When I see ads for computers, I see “MB” all the time. Sometimes it’s only 8MB and other times it’s something like 340MB. What is it?

“MB” stands for “megabyte,” a measure of digital information. Sometimes you might also see “KB” or just “K,” which stands for “kilobyte.” The amount of data a computer’s components can hold is measured in thousands or millions of units called bytes. Some of these components are the hard drive inside the case, the floppy diskettes you insert in the slots on the front, the RAM memory chips on the main circuit board, and the storage chips on the video circuit board.
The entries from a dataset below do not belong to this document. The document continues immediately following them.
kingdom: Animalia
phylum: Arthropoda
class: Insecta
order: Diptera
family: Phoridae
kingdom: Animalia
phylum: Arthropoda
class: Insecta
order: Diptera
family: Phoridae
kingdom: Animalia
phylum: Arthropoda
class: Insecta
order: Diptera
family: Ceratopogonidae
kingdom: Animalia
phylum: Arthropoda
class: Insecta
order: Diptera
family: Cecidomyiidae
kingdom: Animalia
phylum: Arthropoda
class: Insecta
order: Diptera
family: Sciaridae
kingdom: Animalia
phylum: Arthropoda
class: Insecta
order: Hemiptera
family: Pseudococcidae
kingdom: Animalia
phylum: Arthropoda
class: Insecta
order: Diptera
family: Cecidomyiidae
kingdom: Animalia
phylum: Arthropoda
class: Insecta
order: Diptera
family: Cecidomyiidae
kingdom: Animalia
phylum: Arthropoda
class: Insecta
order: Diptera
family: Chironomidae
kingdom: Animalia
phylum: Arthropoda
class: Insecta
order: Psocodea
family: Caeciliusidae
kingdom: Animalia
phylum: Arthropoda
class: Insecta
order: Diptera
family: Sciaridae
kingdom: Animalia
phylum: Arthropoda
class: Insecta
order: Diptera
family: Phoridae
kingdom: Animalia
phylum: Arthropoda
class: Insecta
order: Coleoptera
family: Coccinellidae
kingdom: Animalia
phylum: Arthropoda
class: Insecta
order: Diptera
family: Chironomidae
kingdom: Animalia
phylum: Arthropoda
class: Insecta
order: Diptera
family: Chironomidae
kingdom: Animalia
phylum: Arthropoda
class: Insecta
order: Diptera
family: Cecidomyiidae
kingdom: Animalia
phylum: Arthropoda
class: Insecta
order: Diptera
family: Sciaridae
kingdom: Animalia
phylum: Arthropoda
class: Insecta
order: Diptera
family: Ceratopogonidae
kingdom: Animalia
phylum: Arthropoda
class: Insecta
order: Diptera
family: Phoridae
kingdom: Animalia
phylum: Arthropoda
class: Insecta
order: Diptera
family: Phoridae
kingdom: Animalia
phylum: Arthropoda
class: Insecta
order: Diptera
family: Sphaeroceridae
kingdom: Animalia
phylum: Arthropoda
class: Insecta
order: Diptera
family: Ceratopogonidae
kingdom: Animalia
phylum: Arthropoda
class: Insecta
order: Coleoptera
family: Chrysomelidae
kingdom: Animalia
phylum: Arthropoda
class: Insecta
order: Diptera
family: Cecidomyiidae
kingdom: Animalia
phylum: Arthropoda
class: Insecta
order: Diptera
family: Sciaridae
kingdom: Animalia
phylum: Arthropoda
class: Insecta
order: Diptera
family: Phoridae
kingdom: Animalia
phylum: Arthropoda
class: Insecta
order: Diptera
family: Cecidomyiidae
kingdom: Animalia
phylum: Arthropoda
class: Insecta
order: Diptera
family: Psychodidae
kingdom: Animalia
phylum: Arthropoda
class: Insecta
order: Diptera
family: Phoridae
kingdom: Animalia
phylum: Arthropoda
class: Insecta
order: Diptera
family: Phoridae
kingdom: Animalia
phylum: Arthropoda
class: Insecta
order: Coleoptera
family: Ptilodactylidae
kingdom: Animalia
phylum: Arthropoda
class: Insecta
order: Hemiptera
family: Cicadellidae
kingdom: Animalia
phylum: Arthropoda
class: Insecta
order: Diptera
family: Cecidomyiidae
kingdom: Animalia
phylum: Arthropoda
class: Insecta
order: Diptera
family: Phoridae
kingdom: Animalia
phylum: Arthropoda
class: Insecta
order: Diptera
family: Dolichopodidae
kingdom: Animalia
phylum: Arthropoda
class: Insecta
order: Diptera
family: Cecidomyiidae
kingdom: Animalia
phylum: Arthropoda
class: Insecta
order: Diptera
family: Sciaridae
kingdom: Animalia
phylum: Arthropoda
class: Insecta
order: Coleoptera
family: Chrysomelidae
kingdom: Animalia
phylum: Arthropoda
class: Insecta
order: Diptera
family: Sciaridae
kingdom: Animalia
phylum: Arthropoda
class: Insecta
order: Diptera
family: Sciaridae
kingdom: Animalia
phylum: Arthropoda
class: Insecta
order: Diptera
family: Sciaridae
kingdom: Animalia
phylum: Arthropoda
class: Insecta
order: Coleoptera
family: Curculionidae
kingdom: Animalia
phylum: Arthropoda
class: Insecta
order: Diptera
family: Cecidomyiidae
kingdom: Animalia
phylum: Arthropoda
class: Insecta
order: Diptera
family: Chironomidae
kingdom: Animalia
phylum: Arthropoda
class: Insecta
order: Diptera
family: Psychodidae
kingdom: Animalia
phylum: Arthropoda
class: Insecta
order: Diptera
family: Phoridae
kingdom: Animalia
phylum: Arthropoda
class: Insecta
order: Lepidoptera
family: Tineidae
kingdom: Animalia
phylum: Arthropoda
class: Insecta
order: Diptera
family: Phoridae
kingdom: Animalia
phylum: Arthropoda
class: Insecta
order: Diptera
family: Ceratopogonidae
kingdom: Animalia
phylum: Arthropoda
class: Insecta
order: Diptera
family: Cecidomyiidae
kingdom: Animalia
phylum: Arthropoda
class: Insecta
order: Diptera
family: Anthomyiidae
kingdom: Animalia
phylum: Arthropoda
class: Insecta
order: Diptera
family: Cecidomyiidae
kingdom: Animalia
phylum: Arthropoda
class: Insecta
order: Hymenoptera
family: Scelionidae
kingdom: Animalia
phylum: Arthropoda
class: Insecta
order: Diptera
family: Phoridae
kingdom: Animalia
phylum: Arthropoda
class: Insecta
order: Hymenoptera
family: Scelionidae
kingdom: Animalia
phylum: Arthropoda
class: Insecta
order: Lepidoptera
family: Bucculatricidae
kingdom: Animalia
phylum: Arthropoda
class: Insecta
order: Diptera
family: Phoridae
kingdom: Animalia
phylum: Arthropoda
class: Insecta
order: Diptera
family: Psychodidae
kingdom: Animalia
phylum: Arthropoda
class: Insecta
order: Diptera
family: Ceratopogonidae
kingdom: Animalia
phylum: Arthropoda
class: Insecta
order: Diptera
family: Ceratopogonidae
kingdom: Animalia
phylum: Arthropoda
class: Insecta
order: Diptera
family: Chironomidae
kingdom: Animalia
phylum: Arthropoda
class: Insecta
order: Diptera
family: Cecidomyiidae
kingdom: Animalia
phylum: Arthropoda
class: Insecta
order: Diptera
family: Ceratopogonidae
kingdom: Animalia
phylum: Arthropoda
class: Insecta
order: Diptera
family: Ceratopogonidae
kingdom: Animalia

So what is a byte? All computer information is in the form of eight digits. Each digit can be either zero or one -- for example, 10011001. These patterns of eight zeros and ones form a code which translates into the letters of the alphabet, numerals, punctuation marks, etc. Each individual “0” or “1” is called a bit. Each group of eight bits is called a byte. So each byte can be thought of as one character, like any letter or number. Now, what about the “K” and “MB”? The “K” stands for “kilo-”, the prefix for “thousand.” The “M” stands for “mega-”, the prefix for “million.” Put it all together and you get one kilobyte equals about a thousand bytes (actually 1024) and one megabyte equals about a million bytes.

But how much is that in understandable terms? Well, it’s estimated that a double-spaced typewritten page contains about 2,000 individual characters (bytes), or 2K. That means a high density floppy disk with a capacity of 1.44MB (remember, that’s 1.44 megabytes or 1,440,000 bytes) can hold the equivalent of approximately 720 double-spaced typewritten pages (1,440,000 divided by 2,000).

So what does that mean to you? Well, the larger the hard drive in your computer, or the more megabytes of capacity it has, the more programs and data it can hold. Sizes today range from about 340MB to as much as 1,000MB or more, which is known as a gigabyte.

With regard to RAM capacity, the more megabytes of chip memory your computer has, the faster it can run your programs and the more programs it can run at the same time to improve productivity. Most new computers these days have 32MB or even 64MB of RAM. If yours doesn’t have at least 32MB, you should take your computer to your nearest computer store and get your RAM upgraded. You’ll be glad you did.

Finally, the video circuit board that runs your monitor determines how clear your screen is and how many colors it can produce. More chip storage capacity means higher resolution, a clearer picture, and more colors--thus, an 8MB video card is superior to a 4MB video card.